AROUND THE WORLD CHIROPRACTIC

January 1 2023
AROUND THE WORLD CHIROPRACTIC
January 1 2023

AROUND THE WORLD CHIROPRACTIC

Former Chiropractor Sentenced to Nearly Six Years in Federal Prison for Fraudulently Submitting $2.2 Million in Billings to Health Insurers

SANTA ANA, CA - A former Orange County chiropractor was sentenced today to 70 months in federal prison for stealing from health insurers by fraudulently causing the submission of $2.2 million in billings for chiropractic services never provided, medical diagnoses never given, office visits that never occurred, and medical devices that were falsely prescribed.

Susan H. Poon, 57, of Dana Point, was sentenced by United States District Judge David O. Carter, who ordered her to pay $1,379,622 in restitution to her victims.

At the conclusion of a five-day trial in June 2021, a federal jury found Poon guilty of five counts of health care fraud, three counts of making false statements relating to health care matters, and one count of aggravated identity theft.

From January 2015 to April 2018, Poon, whose office was in Rancho Santa Margarita, schemed to defraud health insurance companies by submitting false reimbursement claims for services that were never performed.

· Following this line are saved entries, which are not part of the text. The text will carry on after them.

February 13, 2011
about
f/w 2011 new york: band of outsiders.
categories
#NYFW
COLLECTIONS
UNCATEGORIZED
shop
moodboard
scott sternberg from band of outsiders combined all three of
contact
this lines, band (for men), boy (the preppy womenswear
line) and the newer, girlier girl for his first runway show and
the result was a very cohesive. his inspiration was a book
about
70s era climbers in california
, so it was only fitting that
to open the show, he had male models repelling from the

Poon also submitted fraudulent prescriptions containing medical diagnoses of individuals that she had never met, including toddlers and children, which led a medical device manufacturer to submit false claims for reimbursement to one health insurer.

The patients that Poon claimed to have met with and treated were dependents - such as the spouses and children - of Costco Wholesale Corp. and United Parcel Service Inc. employees. Poon unlawfully took and used the dependent’s personal identifying information (PII) in her reimbursement requests and prescriptions. Poon obtained the PII by attending health fairs at various UPS warehouses and Costco locations and soliciting such information from employees.

“[Poon’s] scheme consisted of interdependent moving parts,” prosecutors wrote in a sentencing memorandum. “She lied about visits with, diagnoses of, and treatments given to actual people and their children. She sent fraudulent Durable Medical Equipment (DME) prescriptions - predicated on visits with these patients that never happened - to a DME manufacturer. And she fabricated medical documentation containing the personal identifying information of these ‘ghost’ patients to mislead an auditor.”

In total, Poon billed and caused to be billed approximately $2.2 million through her scheme.

Poon’s chiropractic license was revoked in July 2019, according to the California Department of Consumer Affairs.

Source: Department of Justice, U.S. Attorney's Office Central District of California

St. Paul Attorney Charged in Scheme to Rip off Auto Insurers with False Chiropractic Claims

ST. PAUL, MN - A St. Paul personal injury lawyer was part of a scheme to defraud auto insurers by recruiting patients for chiropractic services, according to a conspiracy charge filed Wednesday in U.S. District Court.

Brad Ratgen, 52, was charged with conspiracy to commit health care fraud.

Prosecutors used a charging document called an information, not an indictment, which usually means the defendant has agreed to plead guilty to the charge. Ratgen is due in court for his arraignment Nov. 10.

According to the information, Ratgen conspired with others from at least 2015 through last December to defraud auto insurers under the state’s no-fault insurance law, which requires insurers to pay their clients’ medical bills, whether the crash was their fault or not.

It says he provided legal representation to a person he knew had been illegally recruited to be a chiropractic patient and who threatened a lawsuit against an auto insurance company.

Federal prosecutors in Minnesota have charged at least 20 others for their roles in similar frauds in the last six years.

In December 2016, they announced charges against four chiropractors who reportedly raked in millions of dollars through “nearly identical” but independent conspiracies; 15 patient recruiters, known as “runners,” also were charged at the time.

Ratgen appears to be the second attorney charged in the same kind of scheme.

In November 2020, Minnetonka attorney William Kyle Sutor III was sentenced to 16 months in prison after he admitted to hiring runners who claimed to have been injured in car crashes; he was disbarred last year.

Ratgen, who lives in Hugo and has a law office in St. Paul’s Midway neighborhood, did not return a phone message Wednesday.